Thursday, February 09, 2006

Finally Saw the Light

After all of the wondering I did about the value of the new DELETE TOP(x) in SQL Server 2005 (here), I finally saw the light today as I worked on a SQL Server 2000 project.

Picture this:

  • A huge-ass table with 2.5 million records taking up about 5.5 GB of disk space.
  • Most, but not necessarily all, of this data needs to be replaced monthly with a new snapshot that will be generated via an ETL (Extract, Transform, Load) process.
  • Due to disk space, the database has a hard limit of 12 GB, and the transaction log is also size fixed.

The data is marked with a month and year, so replacing data consists of deleting existing records for the months/years that are being imported, and then copying the new records into the table.
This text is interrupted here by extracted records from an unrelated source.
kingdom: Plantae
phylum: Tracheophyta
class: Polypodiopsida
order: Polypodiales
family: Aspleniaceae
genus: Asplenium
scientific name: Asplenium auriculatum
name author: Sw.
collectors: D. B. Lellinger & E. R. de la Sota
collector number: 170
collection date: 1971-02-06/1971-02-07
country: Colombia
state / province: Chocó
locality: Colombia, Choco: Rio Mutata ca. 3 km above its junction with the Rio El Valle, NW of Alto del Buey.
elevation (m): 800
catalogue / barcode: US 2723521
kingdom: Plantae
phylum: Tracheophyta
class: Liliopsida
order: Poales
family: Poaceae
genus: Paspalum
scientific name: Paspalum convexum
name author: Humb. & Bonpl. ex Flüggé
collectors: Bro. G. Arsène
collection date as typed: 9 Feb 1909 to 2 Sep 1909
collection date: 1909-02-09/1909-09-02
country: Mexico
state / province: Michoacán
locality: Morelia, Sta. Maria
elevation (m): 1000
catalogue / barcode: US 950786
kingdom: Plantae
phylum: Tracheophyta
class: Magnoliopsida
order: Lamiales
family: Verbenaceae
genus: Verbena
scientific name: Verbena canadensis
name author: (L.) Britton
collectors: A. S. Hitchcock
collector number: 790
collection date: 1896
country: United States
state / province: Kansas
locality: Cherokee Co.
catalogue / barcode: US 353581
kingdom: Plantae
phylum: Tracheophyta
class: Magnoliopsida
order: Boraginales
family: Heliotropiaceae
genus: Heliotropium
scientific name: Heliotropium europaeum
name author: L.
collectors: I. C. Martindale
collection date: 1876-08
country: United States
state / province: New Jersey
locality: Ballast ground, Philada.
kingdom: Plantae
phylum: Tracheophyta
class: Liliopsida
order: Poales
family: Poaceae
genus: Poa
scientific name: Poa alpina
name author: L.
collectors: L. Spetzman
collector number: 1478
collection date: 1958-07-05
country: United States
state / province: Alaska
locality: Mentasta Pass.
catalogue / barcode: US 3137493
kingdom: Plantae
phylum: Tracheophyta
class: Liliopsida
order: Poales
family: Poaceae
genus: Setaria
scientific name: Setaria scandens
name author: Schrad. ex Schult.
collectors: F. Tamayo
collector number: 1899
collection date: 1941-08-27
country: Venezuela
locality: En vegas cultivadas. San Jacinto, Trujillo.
But, it's not that simple.

If you just remove all of the records in one batch using DELETE FROM table WHERE..., then you need to have enough room in the transaction log to write the "undo" information in case the batch fails (so it can roll back the entire DELETE). If the transaction log cannot accomodate the 5.5GB of data that will be stuffed into it, then the batch will fail.

So, you need to find a way to break up the deletes into smaller chunks. Each smaller DELETE will still use the Transaction log, but after the command successfully terminates, that space will be reclaimed for subsequent operations.

Under SQL 2000, you're stuck with things like using Cursors in order to iterate through a list of month/year combinations from the incoming data (assuming that it was saved to an intermediate table first), and then using those values as part of a DELETE statement within the loop.

But, with our new friend SQL Server 2005, you can use something like multiple "DELETE TOP(1000) FROM table WHERE..." in order to break up the transaction.